What is matcha tea, is it just another type of matcha drink?
Matcha tea just refers to a category of matcha drinks made with match and water. When we say matcha tea in this recipe, we mean our version of matcha tea. So this means that within the category of “matcha tea”, there are several types:
- Cold brew matcha
- Matcha shot
- Matcha tea, Naoki Matcha style
This recipe teaches you how to make our version of matcha tea.
Note: Some of you may ask why not call it matcha water? It’s true that matcha water is quite accurate because our version of matcha tea is milder and much less concentrated. However, we learnt that “matcha water” was briefly trending some years ago as a way for people to trick Starbucks into serving them matcha tea for less than a dollar. These people would order scoops of matcha powder and water, then insist they be charged only for each scoop of matcha powder (each scoop is usually charged at 60 cents as an add-on). Also, the term “matcha water” just sounds unappealing.
Matcha tea is a great introduction to matcha for newbies
As a matcha drink, our version of matcha tea recipe is very easily enjoyable for people who have never experienced matcha or Japanese tea. Especially if you compare it with the traditional types of matcha tea (usucha and koicha).
If you try researching matcha tea recipes online, you may see that usucha is translated as “thin tea”. However, you should also understand that the specifications for usucha require about a teaspoon of matcha powder and only 2.5 oz (80 ml) of water.
In our experience, many people who have never tried Japanese tea still find usucha much too concentrated to be enjoyable. That is why we have always argued that the category of “matcha tea” should be expanded so that there are more pathways for people to try and enjoy matcha.
What does our version of matcha tea taste like?
- Our matcha tea is a thinner and lighter matcha drink.
- It tends to taste more like an intense green tea than matcha because the taste is much less concentrated.
- In terms of flavor, you can expect a milder, refreshing taste. If you use higher quality matcha powder to make this matcha tea, you should also expect a rich umami flavor with a hint of sweetness.
How much caffeine does matcha tea contain?

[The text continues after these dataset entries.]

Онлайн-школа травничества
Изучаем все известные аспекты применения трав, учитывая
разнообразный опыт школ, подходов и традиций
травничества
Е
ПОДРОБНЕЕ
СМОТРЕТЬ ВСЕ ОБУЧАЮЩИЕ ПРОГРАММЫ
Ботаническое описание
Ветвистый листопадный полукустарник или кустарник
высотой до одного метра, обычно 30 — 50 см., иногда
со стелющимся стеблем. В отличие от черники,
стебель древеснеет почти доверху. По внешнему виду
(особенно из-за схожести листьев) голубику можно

Our matcha tea will have approximately 70mg of caffeine. This is because it uses the same amount of matcha powder as other types of matcha beverages. However, this teaspoon of matcha is mixed into a larger volume of water. For the sake of comparison, a cup of drip filtered coffee will have about 95 mg of caffeine.

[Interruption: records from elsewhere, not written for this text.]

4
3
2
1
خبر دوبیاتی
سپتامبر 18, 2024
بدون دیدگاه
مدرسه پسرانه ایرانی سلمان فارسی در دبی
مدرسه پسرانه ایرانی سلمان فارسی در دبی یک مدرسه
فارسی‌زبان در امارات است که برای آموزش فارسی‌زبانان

The key difference between coffee and matcha is that the caffeine in matcha will be released slowly thanks to the presence of L-theanine. Unlike coffee, which will only keep you energized for about an hour, your caffeine boost will last for about 4 hours with our matcha tea.
What kind of matcha powder should you use to make matcha tea?
- Any of our ceremonial grade matcha is suitable for matcha tea made in this manner.
- A standard serving is 1 tsp, or 2 grams of matcha.
- Our favourite matcha to make this style of matcha tea is our Fragrant Yame Ceremonial Matcha. It’s unique flavors can still be felt even at a reduced concentration.
What tools do you need to make matcha tea?
Unlike traditional matchat tea, no bamboo whisk is required to make our matcha tea. All you will need is a jar or drinking flask with a lid that can be closed.
How to make matcha tea, Naoki Matcha style
- 1 tsp (2g) of matcha powder
- 12 oz (350 ml) of water at a temperature of 175F or 80C
1. Measure out 1 tsp of matcha and 12 oz (350 ml) of 175F (80C) water. Ensure that the water is not boiling. If it is freshly boiled, let the water cool for 5 minutes.
2. Pour the water into the glass bottle.
3. Add the matcha and close the glass bottle.
4. Shake it vigorously for about 30 seconds If there are still some visible clumps, keep shaking until the clumps are completely dissolved.
5. Pour your matcha tea into a glass and enjoy.